L’AIGRETTE
2008
[…] Nous revenions de la forêt où nous n’avions d’ailleurs pas désiré entrer, puis de la ville où le musée s’était, chaque fois, dérobé, le long de rues qui sinuaient, de canaux colorés, de constructions modernes gardées par des gardiens insensibles à l’anglais, qui répondaient imperturbablement à nos questions dans une langue rauque, la leur, le japonais.
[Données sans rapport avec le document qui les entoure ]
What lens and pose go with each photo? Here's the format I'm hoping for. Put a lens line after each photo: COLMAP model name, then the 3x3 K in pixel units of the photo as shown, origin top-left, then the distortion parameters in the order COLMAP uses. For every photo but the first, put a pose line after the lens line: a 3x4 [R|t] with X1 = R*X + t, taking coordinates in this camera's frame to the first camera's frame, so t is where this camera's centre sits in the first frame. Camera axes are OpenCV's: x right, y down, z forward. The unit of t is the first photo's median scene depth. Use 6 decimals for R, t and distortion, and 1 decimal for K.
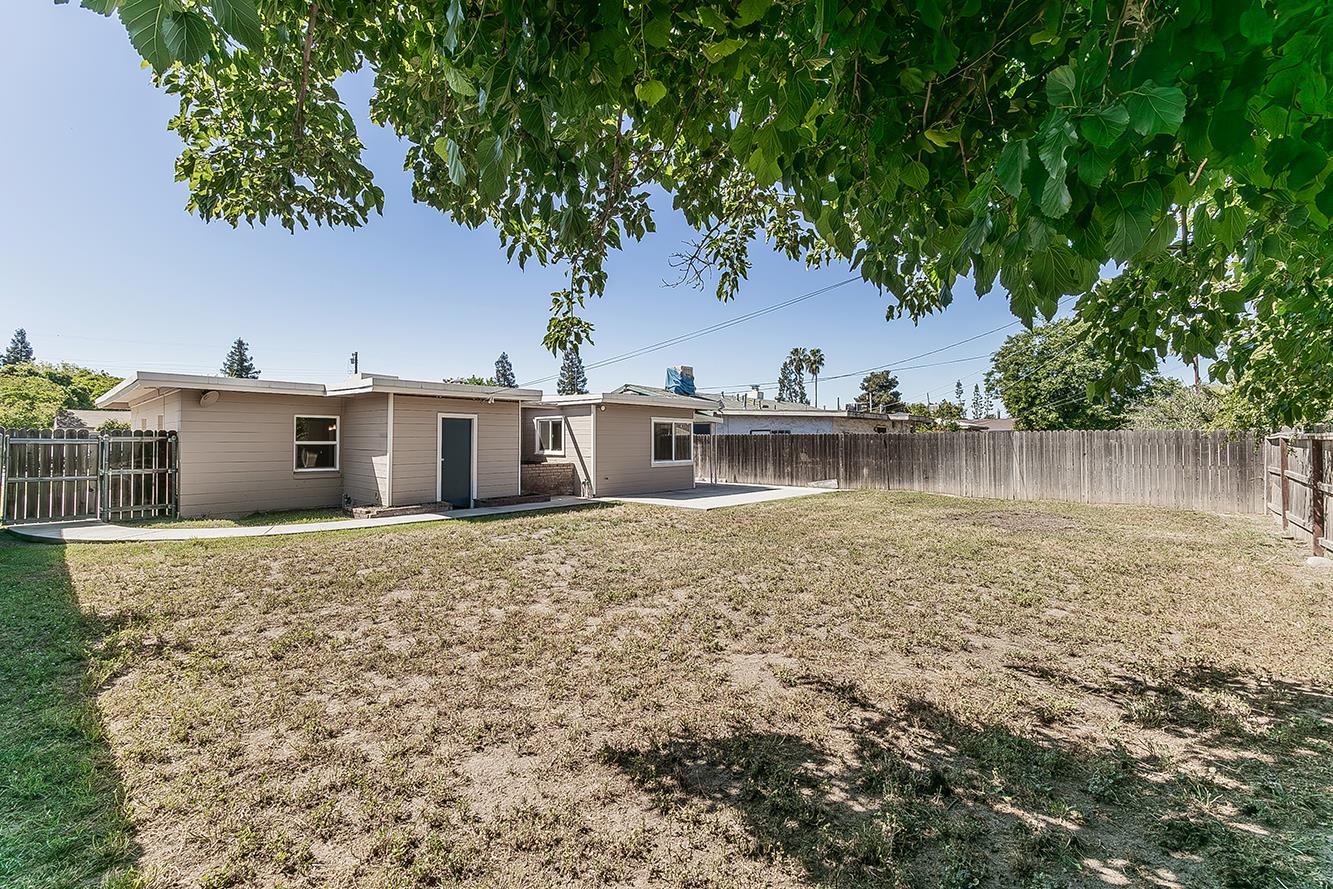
lens RADIAL K [[554.3, 0, 675.0], [0, 554.3, 432.8], [0, 0, 1]] dist [0.015737, 0.000232]
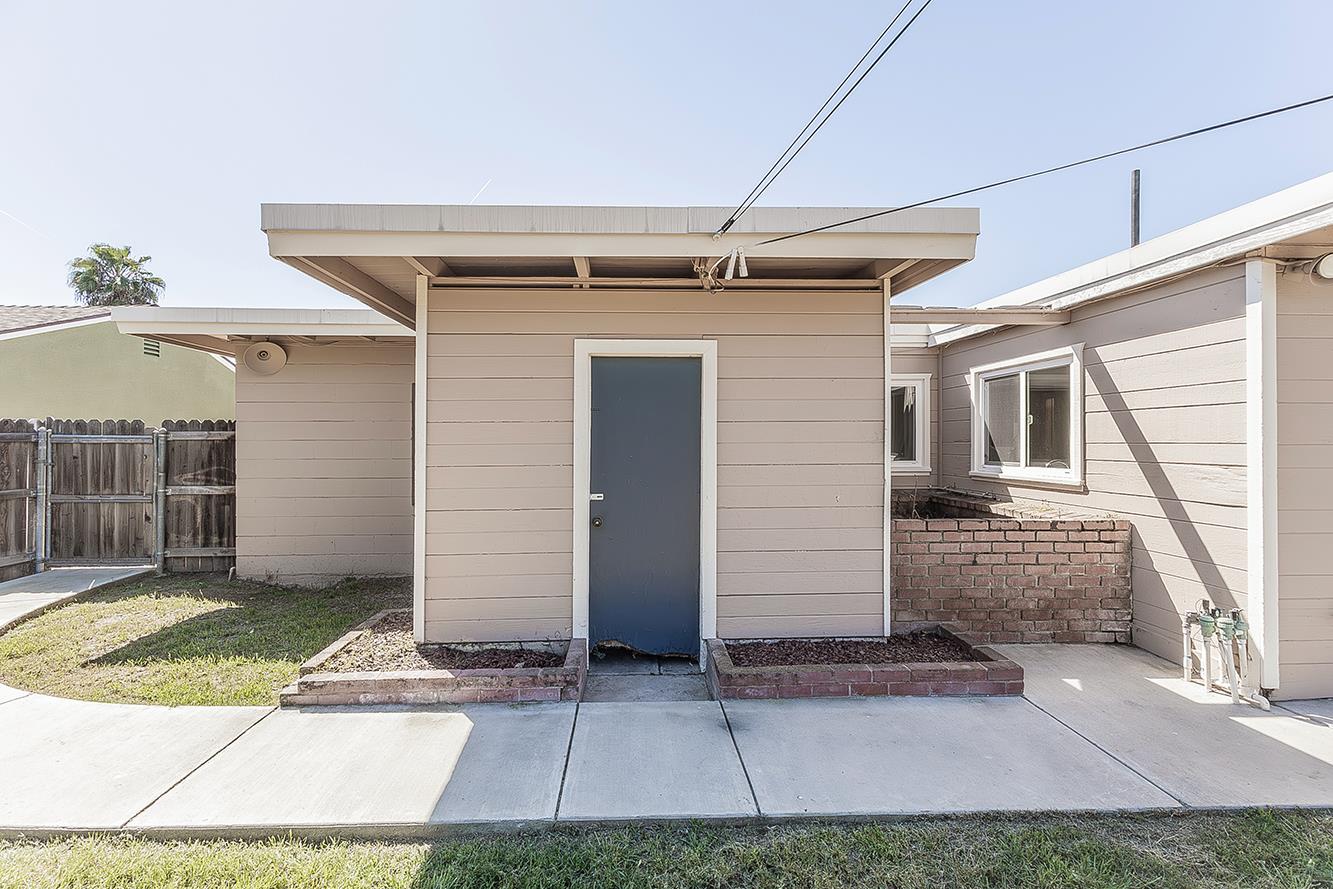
lens RADIAL K [[554.3, 0, 659.3], [0, 554.3, 442.2], [0, 0, 1]] dist [0.015737, 0.000232]
pose [[0.688678, -0.000646, -0.725067, -0.148802], [0.012539, 0.999861, 0.011019, 0.013124], [0.724959, -0.016680, 0.688590, 0.684858]]
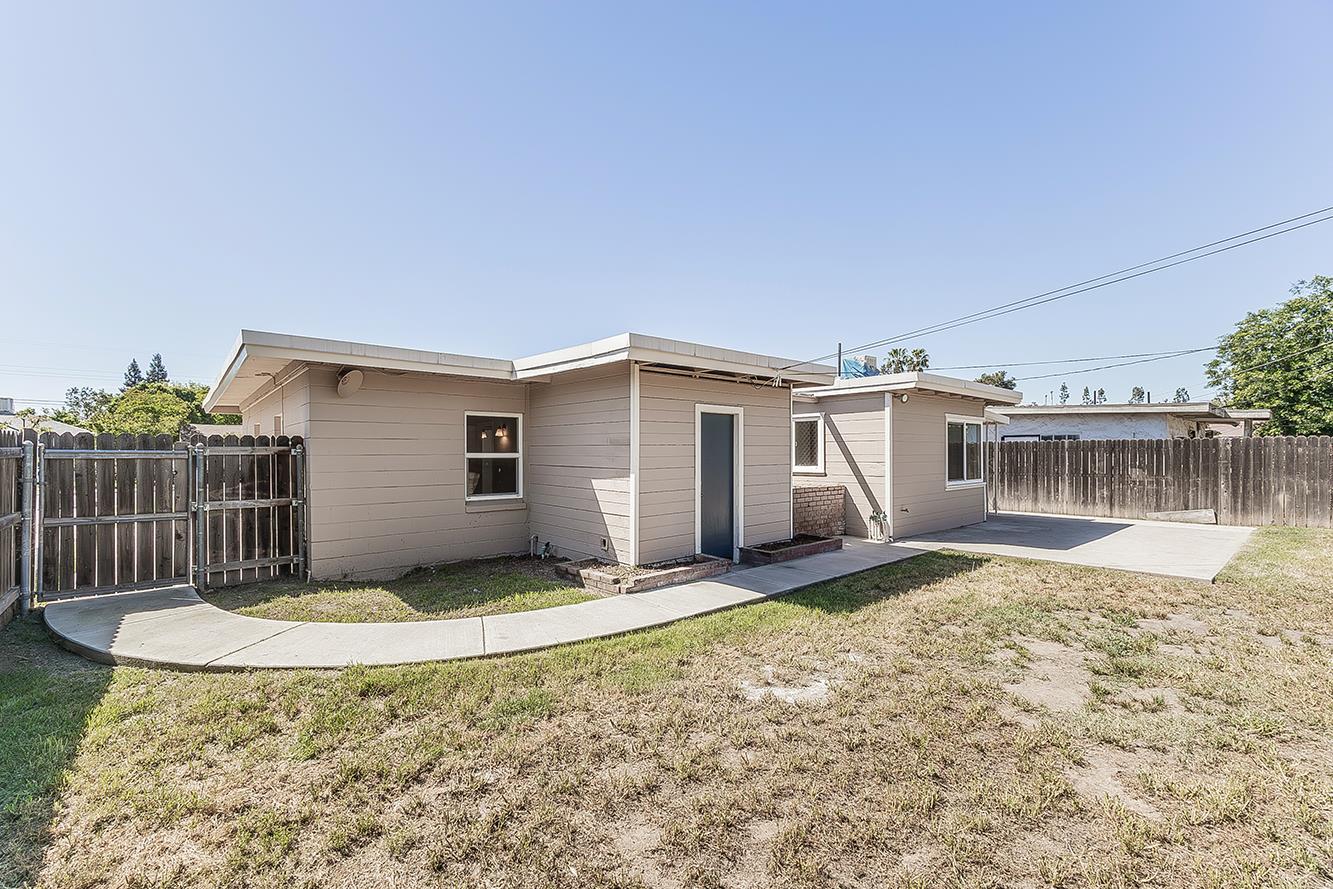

Le fleuve, le pont de bois nous attendaient, nous sommes descendus dans l’eau, le regard attiré par un oiseau à contre-jour dans l’air du soir. Il serait vain à son propos d’évoquer l’élégance absolue et discrète, qui s’en tenait à quelques traits, tracés d’une main sûre par un pinceau qui ne quittait pas le dessin car le dessin était mobile, l’oiseau levait la patte et délicatement il la posait plus loin, il avançait, il regardait autour de lui le soleil, les passants, ou l’eau qui miroitait, mieux encore les poissons, puis il recommençait, il continuait, elle continuait, l’aigrette, à pas comptés, à mener son affaire d’aigrette, indifférente à nous qui la prenions pour un chef d’œuvre, pour une incarnation d’un art inaccessible, presque parfait.
Tu m’appel
les l’Aigrette
dit l’Aigrette
mais tu i
gnores que je suis
l’Oiseau
qui vient de cette Nuit Là-bas
au cœur de la Forêt
ce n’est pas la Noirceur
mais souvenir de la Noirceur
ce n’est pas la Lumière
mais souvenir de la Lumière
qui entretient et remercie
j’ai regagné le Fleuve
je m’y tiens à présent
comme une pierre en plein midi
une prière sur son socle
ô Ciel
ap
proche ta joue
et sens un Dieu
combien au fond d’un Dieu
l’Amour est long
à être mu
selé
approche et sens
la Terre
comme un Dieu chaud
à
ton oreille
tou
te journée
trace son
O mbre dans mon
lit je le sais
il n’y aura
aucun moyen
d’empêcher l’Abandon
sur l’Autel de famille
j’avance à pas comptés
une pat
te levée
l’autre tremblée
dans l’eau
pareille à l’Encre
je veux savoir
ce qui se cache au fond
de Kat
sura
sous To
getsu
[...]
Marie Étienne, L’Aigrette, Le Livre des recels*, Flammarion, Collection Poésie/Flammarion, 2011, pp. 317-320.
Note d’AP : dans le numéro spécial (n° 47, avril 2011) de la revue
Nu(e) consacré à Marie Étienne (pp. 296-298-300-302), l’extrait ci-dessus est accompagné en regard d’une partition en cours d’écriture, pour voix chantée (mezzo-soprano) et violoncelle, de Jean-Yves Bosseur.
* Le Livre des recels réunit l’essentiel de la poésie de Marie Étienne antérieure à Anatolie — c’est-à-dire des textes composés sur une vingtaine d’années, de 1970 à 1990 environ. L’ouvrage est pourtant parfaitement original : non seulement parce qu’une partie de ces poèmes étaient demeurés inédits, mais parce qu’il propose une sorte de récit-cadre, des « scènes de la vie en prose » dans lesquelles Marie Étienne évoque sa trajectoire poétique. Ce va-et-vient constant entre l’écriture et la vie donne toute sa dimension — et sa pleine lumière — au Livre des recels.